The best illustration of this is the room anchored by two gorgeous portraits. One, La Belle Feronniere, is probably Ludovico Sforza's wife Beatrice d'Este. The other, the aforementioned Lady with the Ermine, is his 16-year-old mistress.

In both cases, Leonardo was more concerned with creating an ideal beauty than depicting reality. (And, frankly, both of these portraits are far more spectacularly beautiful than the Mona Lisa.) In the series of sketches we see not only how he created perfection with the women, with obsessive studies to find the perfect finger, forehead or
eyebrow line, but even how he applied his composite approach to the ermine.

A symbol of the Sforzas, having Cecilia hold one marked her as Ludovico's.
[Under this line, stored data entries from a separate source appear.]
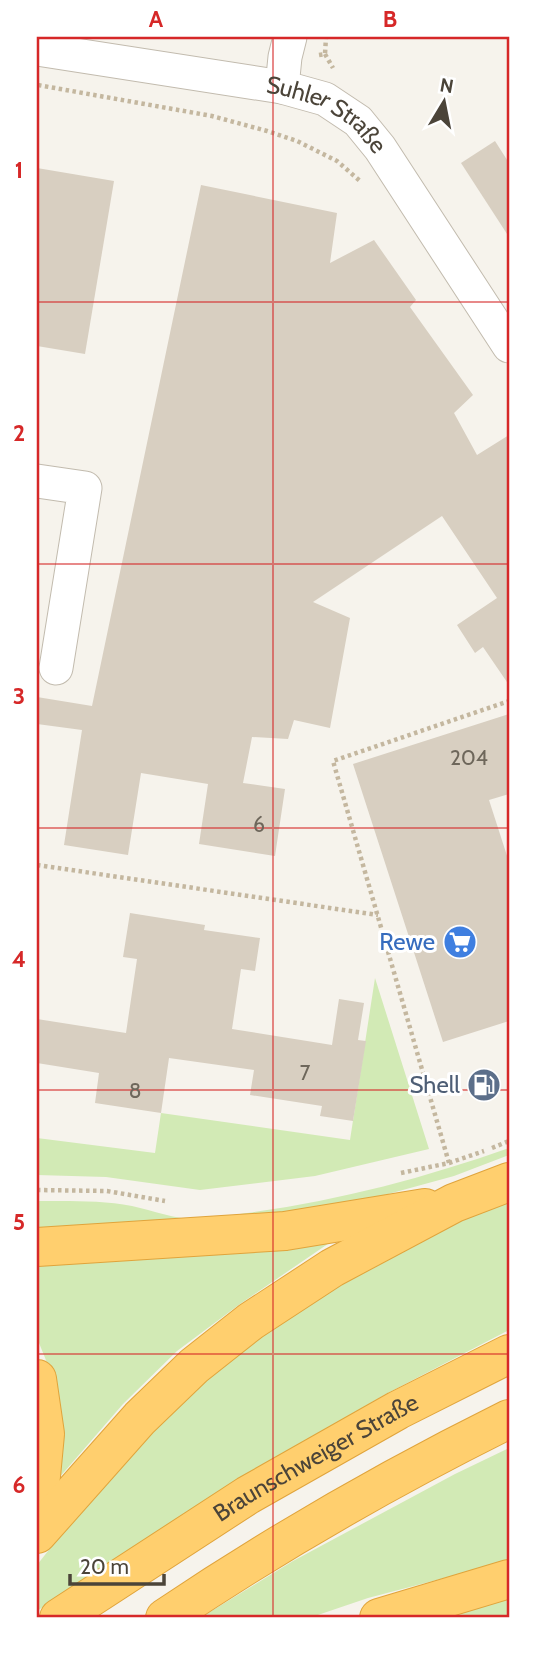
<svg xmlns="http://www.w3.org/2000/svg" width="546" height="1655" font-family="Cabin,sans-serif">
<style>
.green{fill:#d2eab5}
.building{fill:#d8cfc1}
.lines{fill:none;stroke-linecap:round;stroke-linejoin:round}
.minor-casing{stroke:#c2bbae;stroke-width:35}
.highway-casing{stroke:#e0a43c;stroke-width:40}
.path{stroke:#c4b79f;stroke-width:4.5;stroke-dasharray:3.5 3.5;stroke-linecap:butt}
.minor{stroke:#fff;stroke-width:33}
.highway{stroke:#ffcf6e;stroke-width:38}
.grid{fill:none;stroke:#d62828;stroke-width:2;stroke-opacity:0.55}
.labels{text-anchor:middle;stroke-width:6;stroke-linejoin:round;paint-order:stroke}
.number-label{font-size:21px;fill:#6e675b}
.street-label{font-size:24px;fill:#4b4439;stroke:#fff}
.shop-label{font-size:24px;fill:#366cbe;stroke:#fff;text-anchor:end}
.service-label{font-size:24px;fill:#4e5e75;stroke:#fff;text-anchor:end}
.neatline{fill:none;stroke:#d62828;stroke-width:2.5}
.grid-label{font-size:23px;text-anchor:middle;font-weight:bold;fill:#d62828}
</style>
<rect width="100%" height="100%" fill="#f6f3ec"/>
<!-- green -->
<g class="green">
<path d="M375 978 429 1149 315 1176 200 1190 106 1177 37 1175V1138L155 1153 161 1113 350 1140Z"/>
<path d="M509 1148V1155L454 1176 359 1202 284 1216 37 1232V1201C68 1201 101 1200 132 1206 155 1211 176 1220 200 1219 215 1218 231 1215 247 1213 337 1201 424 1178 509 1148Z"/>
<path d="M509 1200V1330L384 1395 238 1481 139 1543 37 1611V1565L85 1504 153 1426 214 1374 271 1330 348 1280 466 1218Z"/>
<path d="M338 1237 240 1304 177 1351 123 1404 58 1479 54 1380 37 1338V1259Z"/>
<path d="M509 1448V1561L368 1598 309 1618H200L293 1561 455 1474Z"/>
<path d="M509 1596V1618H442Z"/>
</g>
<!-- building -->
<g class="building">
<path d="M495 141 509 163V237L461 163Z"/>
<path d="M37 168 114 181 85 354 37 346Z"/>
<path d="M201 185 337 213 330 263 374 240 416 300 410 307 473 395 454 413 477 455 509 435V685L483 647 475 653 457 625 497 598 442 516 313 602 350 618 330 728 294 720 288 739 252 737 243 783 285 789 275 856 199 844 208 784 141 773 128 855 64 845 82 730 37 724V697L92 706Z"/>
<path d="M509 714V794L489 800 509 862V1021L443 1042 353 764Z"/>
<path d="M130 913 205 925 204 930 260 938 255 971 241 969 232 1029 332 1045 339 999 364 1003 358 1040 366 1041 353 1121 320 1116 322 1106 250 1095 254 1070 169 1058 161 1113 95 1103 99 1073 37 1063V1019L126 1033 137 959 123 957Z"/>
</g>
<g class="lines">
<defs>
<g id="minor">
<path id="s1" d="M37 49 282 87 325 99 358 121 380 148 509 346"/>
<path d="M282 87 285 57 290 37"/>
<path d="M37 481 85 488 56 668"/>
</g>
<g id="highway">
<path d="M37 1247 285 1231 425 1208"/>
<path d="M37 1379 45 1434 41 1476 37 1490"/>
<path d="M37 1534 140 1418 194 1366 251 1321 332 1268 454 1203 509 1182"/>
<path id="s2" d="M59 1618 248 1495 398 1410 509 1354"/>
<path d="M165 1618C275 1544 390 1478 509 1419"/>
<path d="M379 1618 509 1579"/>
</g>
</defs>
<!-- minor casing -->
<use href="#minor" class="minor-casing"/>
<!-- highway casing -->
<use href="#highway" class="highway-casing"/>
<!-- path -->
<g class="path">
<path d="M325 54 333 68"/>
<path d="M319 55 325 54 326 37"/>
<path d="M38 85 212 116 267 131 297 141 337 161 360 181"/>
<path d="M37 865 378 915"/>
<path d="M492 1148 509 1141"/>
<path d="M449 1163 333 761 509 701"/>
<path d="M401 1173 449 1163 484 1151"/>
<path d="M37 1190 107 1191 165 1201"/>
</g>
<!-- minor -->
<use href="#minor" class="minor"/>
<!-- highway -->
<use href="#highway" class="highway"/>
</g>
<!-- grid -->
<path class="grid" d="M273 37V1618M37 302H509M37 564H509M37 828H509M37 1090H509M37 1354H509"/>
<!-- icons -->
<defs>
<symbol id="supermarket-disc" viewBox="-11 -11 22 22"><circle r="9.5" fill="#3f7fe0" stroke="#fff"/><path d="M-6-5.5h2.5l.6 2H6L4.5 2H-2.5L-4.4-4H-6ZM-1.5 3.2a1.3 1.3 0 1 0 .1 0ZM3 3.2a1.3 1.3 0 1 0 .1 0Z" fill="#fff"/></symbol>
<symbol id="fuel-disc" viewBox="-11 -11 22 22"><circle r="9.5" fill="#5c6f8a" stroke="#fff"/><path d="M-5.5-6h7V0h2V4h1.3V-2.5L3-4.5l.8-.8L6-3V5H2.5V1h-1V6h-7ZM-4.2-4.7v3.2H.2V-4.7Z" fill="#fff"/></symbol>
</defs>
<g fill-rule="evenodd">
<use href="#supermarket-disc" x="441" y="923" width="38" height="38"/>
<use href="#fuel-disc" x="465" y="1066" width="38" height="38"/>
</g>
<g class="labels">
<!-- number labels -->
<g class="number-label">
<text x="469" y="765">204</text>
<text x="259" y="832">6</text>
<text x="305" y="1080">7</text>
<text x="135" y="1098">8</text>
</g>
<!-- street labels -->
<g class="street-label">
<text dy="8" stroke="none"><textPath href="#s1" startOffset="301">Suhler Straße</textPath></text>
<text dy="8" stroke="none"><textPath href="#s2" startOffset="303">Braunschweiger Straße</textPath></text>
</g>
<!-- shop labels -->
<g class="shop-label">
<text x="435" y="950">Rewe</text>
</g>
<!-- service labels -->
<g class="service-label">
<text x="460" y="1093">Shell</text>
</g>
</g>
<!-- border -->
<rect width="546" height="1655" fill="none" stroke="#ffffff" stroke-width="77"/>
<!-- north arrow -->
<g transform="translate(444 102) rotate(10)" stroke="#ffffff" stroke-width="5" paint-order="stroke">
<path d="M0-5L12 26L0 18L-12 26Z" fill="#4b4439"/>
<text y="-10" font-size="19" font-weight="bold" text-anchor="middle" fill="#4b4439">N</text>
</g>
<!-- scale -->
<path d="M70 1574v10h94v-10" fill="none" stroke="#4b4439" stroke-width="3.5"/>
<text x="80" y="1574" font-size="21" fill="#4b4439" stroke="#ffffff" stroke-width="5" paint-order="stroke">20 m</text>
<rect x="38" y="38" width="470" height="1578" class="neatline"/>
<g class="grid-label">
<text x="156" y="27">A</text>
<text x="390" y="27">B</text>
<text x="19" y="178">1</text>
<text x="19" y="441">2</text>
<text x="19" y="704">3</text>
<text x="19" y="967">4</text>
<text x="19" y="1230">5</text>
<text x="19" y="1493">6</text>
</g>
</svg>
Thus Da Vinci needed an idealised animal: strong, handsome, noble, sexual. We see sketches of dogs' paws, and a gorgeou
s study of a bear's head, all used to
create a gorgeous creature that's half ermine, half mythical beast and entirely memorable. I suspect Ludovico was pleased.

The approach is particularly effective with the true-to-life-sized copy of the Last Supper. I have been lucky enough to see the real thing three times and, frankly, seeing this copy and all the sketches was a lot more impressive. This is not to take anything away from Da Vinci or the valiant curatorial team at Santa Maria delle Grazie. It is a masterpiece. But it's a faded wreck, and the copy is a vivid glory. It hangs dramatically over the gallery, while all around you can see Leonardo's specific studies for different apostles' heads, feet and movements. It is a masterstroke of curation.
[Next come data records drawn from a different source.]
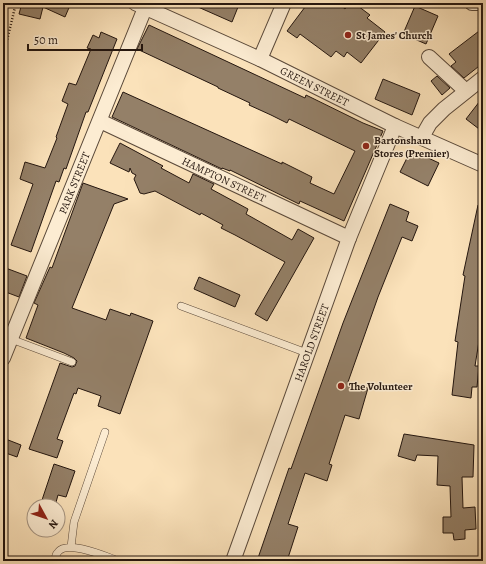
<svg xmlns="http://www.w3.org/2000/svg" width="486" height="564" viewBox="0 0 486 564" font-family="Alegreya,serif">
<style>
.building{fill:#948068;stroke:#24160f}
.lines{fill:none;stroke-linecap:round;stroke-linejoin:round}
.lane-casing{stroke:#5a493a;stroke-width:8}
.street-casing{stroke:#5a493a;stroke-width:16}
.path{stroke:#24160f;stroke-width:2.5;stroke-dasharray:1 2;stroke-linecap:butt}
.lane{stroke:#fcecd2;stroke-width:7}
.street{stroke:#fcecd2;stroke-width:14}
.poi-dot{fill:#8f2418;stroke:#fcecd2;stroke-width:1.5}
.labels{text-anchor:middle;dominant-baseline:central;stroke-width:3;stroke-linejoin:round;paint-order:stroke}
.poi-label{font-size:11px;font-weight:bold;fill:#24160f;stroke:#fcecd2;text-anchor:start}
.street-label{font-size:11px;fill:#24160f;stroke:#fcecd2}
</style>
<rect width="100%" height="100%" fill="#fbe2ba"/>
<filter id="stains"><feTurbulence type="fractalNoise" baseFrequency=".005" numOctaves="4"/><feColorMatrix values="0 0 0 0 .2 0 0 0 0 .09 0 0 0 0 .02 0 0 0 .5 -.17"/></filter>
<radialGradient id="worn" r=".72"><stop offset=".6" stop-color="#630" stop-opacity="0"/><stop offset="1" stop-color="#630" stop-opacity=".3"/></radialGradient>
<path class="building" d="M22 3H71L65 17 43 7 40 19 19 14Z
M189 3H229L238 7 232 22Z
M308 3H338L345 9 350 3H354L370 15 367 18 385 32 361 63 347 52 344 57 336 51 331 57 300 34 297 38 287 31Z
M415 6 438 16 426 44 403 34Z
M149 25 305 98 306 95 363 123 383 131 344 221 300 201 299 204 230 170V171L222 168V169L112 117 123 92 282 164V162L312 177 310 183 334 194 355 151 289 119 287 123 271 115 249 105 250 103 218 88V87L137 49Z
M483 28V63L464 78 451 66 456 62 449 54Z
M101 32 117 39 88 112H86L66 169 64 168 59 182 56 181 31 252 11 245 33 184 20 179 25 162 45 168 57 138 56 137 68 104 62 101 69 83 76 85 91 49 87 48 93 35 99 38Z
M437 76 450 88 442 95 431 81Z
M383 79 420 94 412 115 375 99Z
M483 97V132L466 119Z
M120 143 163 166 161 168 189 183 193 174 214 184 211 189 248 209 246 214 292 240 298 229 314 238 267 321 255 314 285 262 235 235 221 228 223 225 201 213 200 215 155 191 144 194 140 193 134 179 136 175 132 173 130 168 129 172 110 163Z
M411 150 439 163 428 186 400 172Z
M83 183 128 199 114 204 72 308 106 320 110 309 130 316 131 313 153 321 120 414 98 406 101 396 78 388 76 394 74 393 57 439 63 441 57 458 29 449 60 363 72 367 75 366 77 361 74 358 64 353 26 338 38 305 34 303 50 267 52 268Z
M390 204 409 212 406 221 418 226 412 241 402 237 378 297 348 382 368 388 359 419 345 415 329 464 332 465 327 481 305 473 288 524 298 527 287 561H257L289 468 291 469 343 323Z
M478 205 483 206V316L475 366H479L477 387H472L471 398 452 395 458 342 455 341 465 276 463 275Z
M3 267 27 276 19 297 3 291Z
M199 277 240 295 235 307 194 289Z
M404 434 474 445 473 477H462L463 508 475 507 476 529 465 530V539L454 540 453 533H443V517H451L450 486 437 485 438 456 417 455 415 461 398 456Z
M3 438 21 445 17 457 3 452Z
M54 464 75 471 66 497 58 495 55 506H40Z"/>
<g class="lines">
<defs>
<path id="lane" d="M181 306 307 353
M11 339 72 362
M71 547 74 522 105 432
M55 561C55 558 56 554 58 552 67 539 107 557 119 561"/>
<g id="street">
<path id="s1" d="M135 3 260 59 395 126 483 165"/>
<path d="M472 3H477"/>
<path d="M429 57 466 91"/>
<path d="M260 59 284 3"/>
<path id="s2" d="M100 121 349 238"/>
<path d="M422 137 430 123 444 109 483 78"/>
<path id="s3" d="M3 358 145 8"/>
<path id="s4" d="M233 561 349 238 395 126"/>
</g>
</defs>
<use href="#lane" class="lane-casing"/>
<use href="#street" class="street-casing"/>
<path class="path" d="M3 57 16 3"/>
<use href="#lane" class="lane"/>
<use href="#street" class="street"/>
</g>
<g class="poi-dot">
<circle cx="348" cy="35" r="4"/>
<circle cx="366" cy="146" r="4"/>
<circle cx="341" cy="386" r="4"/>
</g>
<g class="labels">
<g class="poi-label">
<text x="356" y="35">St James' Church</text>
<text x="374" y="140">Bartonsham<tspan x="374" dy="13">Stores (Premier)</tspan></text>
<text x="349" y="386">The Volunteer</text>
</g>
<g class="street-label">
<text stroke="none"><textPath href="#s1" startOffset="198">GREEN STREET</textPath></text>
<text stroke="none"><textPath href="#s2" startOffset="137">HAMPTON STREET</textPath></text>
<text stroke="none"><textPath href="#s3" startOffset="189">PARK STREET</textPath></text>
<text stroke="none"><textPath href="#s4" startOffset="232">HAROLD STREET</textPath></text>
</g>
</g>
<rect width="486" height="564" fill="none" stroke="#fbe2ba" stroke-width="16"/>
<rect x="4" y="4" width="478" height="556" fill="none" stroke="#24160f" stroke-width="2"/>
<rect x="8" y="8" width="470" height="548" fill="none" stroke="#24160f"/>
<g transform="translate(46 518) rotate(130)"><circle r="19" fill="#fcecd2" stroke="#a69684"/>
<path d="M0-3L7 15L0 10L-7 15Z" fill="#8f2418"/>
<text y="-6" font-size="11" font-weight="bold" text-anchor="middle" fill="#24160f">N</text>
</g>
<path d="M28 44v6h114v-6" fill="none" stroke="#24160f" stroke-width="2"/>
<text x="34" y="44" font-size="12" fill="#24160f" stroke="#fcecd2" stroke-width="3" paint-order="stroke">50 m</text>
<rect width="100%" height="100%" filter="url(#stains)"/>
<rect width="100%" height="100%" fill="url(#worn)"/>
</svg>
There is something beyond painting in the best of Da Vinci's work. Stand before the National Gallery's Virgin of the Rocks, pristine in is new restoration, gaze into the angel's face, and the room disappears. You don't sense people or the architecture around you, or the painting's frame, or even the rest of the scene. You're simply drawn in by that face, more beautiful and serene than anything in your real life. That, of course, is the point of both devotional paintings and idealised portraiture, but few artists really achieve it. Leonardo's work transports you to another reality.

If you don't already have tickets for this exhibition, I'm afraid you're unlikely to get in. All tickets through its close on 5 February are sold out. There are a handful of tickets released each day on a first come, first served basis, but the news reports people are queuing for three hours or more and they sell out quickly every day. Is this a show worth sleeping in a cold and rainy Trafalgar Square for? Quite possibly. I, for one, am glad I responded to the National Gallery's marketing and booked in June. In this case, advanced planning paid fine dividends.